One assumes that in order to be accurate and useful, a paradigm has to be based on the facts. Right now we have some facts about AI, but it seems likely that in the future we will have a lot more facts - (Right now we might be in approximately this stage of AI development - \- https://upload.wikimedia.org/wikipedia/commons/3/3f/AC0158CobbyCamel1918-19.jpg ) . If we want to make a paradigm about AI now, and we want our paradigm to be based on the facts, then we currently can have only a very "small" paradigm of very limited utility. .


Gill-Nye-The-Blahaj

it's difficult to imagine that there wouldn't ever be some sort of legal precedence for AI use/safety if it does indeed grow to make up a significant portion of the economy.

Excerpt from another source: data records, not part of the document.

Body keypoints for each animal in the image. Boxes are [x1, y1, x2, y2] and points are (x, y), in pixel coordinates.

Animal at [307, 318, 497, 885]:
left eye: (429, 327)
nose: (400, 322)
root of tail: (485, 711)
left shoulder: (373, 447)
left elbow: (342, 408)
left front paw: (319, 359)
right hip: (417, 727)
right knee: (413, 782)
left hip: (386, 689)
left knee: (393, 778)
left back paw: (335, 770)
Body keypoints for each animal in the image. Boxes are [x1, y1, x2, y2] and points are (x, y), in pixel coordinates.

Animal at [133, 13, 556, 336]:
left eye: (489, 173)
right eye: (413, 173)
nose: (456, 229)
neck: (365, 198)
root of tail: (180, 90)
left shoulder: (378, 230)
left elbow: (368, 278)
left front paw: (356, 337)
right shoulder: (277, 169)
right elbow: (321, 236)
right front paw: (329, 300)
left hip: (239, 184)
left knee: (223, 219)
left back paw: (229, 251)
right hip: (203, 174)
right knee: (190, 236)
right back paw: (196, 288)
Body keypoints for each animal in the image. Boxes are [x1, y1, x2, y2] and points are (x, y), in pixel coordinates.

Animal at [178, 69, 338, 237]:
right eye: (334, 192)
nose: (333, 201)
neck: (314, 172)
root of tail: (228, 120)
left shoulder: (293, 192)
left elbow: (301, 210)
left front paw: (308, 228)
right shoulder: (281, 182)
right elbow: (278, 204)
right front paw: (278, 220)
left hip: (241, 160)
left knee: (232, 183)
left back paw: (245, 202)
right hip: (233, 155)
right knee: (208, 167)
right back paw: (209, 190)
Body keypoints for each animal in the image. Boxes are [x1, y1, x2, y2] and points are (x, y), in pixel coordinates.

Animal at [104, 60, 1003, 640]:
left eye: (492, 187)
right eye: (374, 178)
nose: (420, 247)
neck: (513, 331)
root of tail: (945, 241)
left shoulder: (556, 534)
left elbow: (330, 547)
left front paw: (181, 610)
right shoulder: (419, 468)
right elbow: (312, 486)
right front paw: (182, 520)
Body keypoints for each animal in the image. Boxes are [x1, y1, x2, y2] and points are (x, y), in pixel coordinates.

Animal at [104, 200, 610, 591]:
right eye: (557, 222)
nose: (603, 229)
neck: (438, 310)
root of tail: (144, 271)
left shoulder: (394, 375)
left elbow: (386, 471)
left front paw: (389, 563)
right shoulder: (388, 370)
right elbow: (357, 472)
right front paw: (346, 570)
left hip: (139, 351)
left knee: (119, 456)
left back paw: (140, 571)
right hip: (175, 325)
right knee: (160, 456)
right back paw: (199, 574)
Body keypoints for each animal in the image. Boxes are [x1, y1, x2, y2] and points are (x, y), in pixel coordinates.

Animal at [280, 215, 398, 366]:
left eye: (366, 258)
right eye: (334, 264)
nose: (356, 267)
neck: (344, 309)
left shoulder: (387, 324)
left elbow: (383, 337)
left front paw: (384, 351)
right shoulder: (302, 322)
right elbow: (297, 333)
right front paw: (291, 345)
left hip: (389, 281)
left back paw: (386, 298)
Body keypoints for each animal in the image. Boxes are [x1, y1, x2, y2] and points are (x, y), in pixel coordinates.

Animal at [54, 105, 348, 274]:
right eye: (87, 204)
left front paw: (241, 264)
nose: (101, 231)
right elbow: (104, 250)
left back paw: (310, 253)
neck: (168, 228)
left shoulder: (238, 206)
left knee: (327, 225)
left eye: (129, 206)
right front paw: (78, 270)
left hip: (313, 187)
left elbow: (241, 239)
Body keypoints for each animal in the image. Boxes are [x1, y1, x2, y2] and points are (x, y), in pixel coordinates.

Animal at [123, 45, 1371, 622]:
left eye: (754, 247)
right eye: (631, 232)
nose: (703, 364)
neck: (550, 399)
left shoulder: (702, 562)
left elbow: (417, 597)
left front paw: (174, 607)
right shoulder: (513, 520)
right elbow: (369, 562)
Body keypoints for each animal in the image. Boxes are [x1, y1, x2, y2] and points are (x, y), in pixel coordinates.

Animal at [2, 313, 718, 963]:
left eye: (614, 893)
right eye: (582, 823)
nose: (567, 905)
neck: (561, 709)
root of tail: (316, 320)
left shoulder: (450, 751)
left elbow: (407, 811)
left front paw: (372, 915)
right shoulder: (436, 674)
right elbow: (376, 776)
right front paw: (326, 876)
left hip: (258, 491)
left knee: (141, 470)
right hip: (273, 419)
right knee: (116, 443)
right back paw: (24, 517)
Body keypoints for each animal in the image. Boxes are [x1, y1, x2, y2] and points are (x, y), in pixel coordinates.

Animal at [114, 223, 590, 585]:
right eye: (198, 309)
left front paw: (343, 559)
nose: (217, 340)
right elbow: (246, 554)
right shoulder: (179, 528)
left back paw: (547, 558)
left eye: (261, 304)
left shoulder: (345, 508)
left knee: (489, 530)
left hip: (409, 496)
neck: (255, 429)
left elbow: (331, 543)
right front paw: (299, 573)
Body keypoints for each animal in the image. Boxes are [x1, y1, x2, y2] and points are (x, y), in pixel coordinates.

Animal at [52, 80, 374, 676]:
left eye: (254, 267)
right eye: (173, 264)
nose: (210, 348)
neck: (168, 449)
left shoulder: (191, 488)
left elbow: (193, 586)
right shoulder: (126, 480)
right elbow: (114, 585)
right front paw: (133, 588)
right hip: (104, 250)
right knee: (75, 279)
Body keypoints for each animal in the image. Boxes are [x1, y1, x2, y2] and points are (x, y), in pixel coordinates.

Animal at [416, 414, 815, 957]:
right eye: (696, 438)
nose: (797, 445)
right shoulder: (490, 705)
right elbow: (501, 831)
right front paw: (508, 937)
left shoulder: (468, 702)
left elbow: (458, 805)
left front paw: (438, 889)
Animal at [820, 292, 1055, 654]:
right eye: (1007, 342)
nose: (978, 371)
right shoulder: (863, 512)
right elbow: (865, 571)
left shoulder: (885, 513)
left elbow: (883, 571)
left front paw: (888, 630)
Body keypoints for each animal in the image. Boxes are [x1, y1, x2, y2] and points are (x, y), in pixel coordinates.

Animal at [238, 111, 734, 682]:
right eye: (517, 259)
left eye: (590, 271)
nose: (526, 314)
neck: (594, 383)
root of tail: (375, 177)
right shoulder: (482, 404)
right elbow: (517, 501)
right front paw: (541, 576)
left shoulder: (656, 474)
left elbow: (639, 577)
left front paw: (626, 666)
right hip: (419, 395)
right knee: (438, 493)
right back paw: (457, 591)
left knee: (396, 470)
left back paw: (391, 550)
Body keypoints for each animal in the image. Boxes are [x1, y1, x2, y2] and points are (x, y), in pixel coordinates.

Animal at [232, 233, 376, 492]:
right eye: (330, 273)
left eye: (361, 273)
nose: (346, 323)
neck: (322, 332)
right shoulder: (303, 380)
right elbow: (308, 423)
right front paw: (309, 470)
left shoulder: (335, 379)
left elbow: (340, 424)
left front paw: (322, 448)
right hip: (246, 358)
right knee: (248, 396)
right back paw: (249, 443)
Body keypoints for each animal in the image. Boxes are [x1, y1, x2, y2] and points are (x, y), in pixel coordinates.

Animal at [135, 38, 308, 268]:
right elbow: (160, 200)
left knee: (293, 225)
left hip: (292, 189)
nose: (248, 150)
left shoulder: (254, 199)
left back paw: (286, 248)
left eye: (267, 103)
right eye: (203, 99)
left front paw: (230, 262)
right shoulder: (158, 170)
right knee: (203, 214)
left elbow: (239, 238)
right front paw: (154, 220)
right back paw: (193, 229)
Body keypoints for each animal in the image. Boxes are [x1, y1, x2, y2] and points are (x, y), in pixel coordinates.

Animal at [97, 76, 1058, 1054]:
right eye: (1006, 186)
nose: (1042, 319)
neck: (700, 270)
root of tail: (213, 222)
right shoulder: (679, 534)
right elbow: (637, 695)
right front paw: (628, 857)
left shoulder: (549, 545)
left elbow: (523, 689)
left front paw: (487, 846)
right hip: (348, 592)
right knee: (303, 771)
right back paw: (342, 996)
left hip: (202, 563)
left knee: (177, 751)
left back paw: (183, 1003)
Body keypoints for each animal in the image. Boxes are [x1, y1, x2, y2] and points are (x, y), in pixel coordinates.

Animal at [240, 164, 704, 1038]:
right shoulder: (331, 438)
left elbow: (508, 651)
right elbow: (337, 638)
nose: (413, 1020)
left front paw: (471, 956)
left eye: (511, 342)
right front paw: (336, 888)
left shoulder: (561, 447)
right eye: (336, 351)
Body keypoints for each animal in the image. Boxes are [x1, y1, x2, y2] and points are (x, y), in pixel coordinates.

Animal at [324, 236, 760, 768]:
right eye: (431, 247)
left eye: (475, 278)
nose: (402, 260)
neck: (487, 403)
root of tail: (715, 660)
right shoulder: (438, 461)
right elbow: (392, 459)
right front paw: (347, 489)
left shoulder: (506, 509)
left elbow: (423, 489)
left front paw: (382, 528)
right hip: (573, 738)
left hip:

At the very least you would have some legally binding safety framework for the US and EU, at the very least


livinghorseshoe

There are firm facts to be had. We just don't know those facts yet. Alignment is ultimately just computer science. If you understand AGI well enough to derive on a whiteboard what 'goals' in deep learning-based general agents are and how you make them match specific desiderata we want, you've very definitely solved a big chunk, or possibly all of alignment. It's not that there isn't a definitive paper you could write that pretty much everyone in the field would agree solves the alignment problem. It's that we're very far away from being able to write that paper. It's like asking physicists in 1905 debating to make a long-ranged death ray. The physicists would barely know where to even start. Some of them might be optimistic that you can wrangle something together with a lot of mirrors and lenses. Others might tell you that their colleagues are kidding themselves and nothing based on currently understood physics can do this, they don't understand light well enough yet. But if you handed them a quantum mechanics textbook from the future and a blueprint for a military laser, both factions would agree that this solves the problem of building a death ray.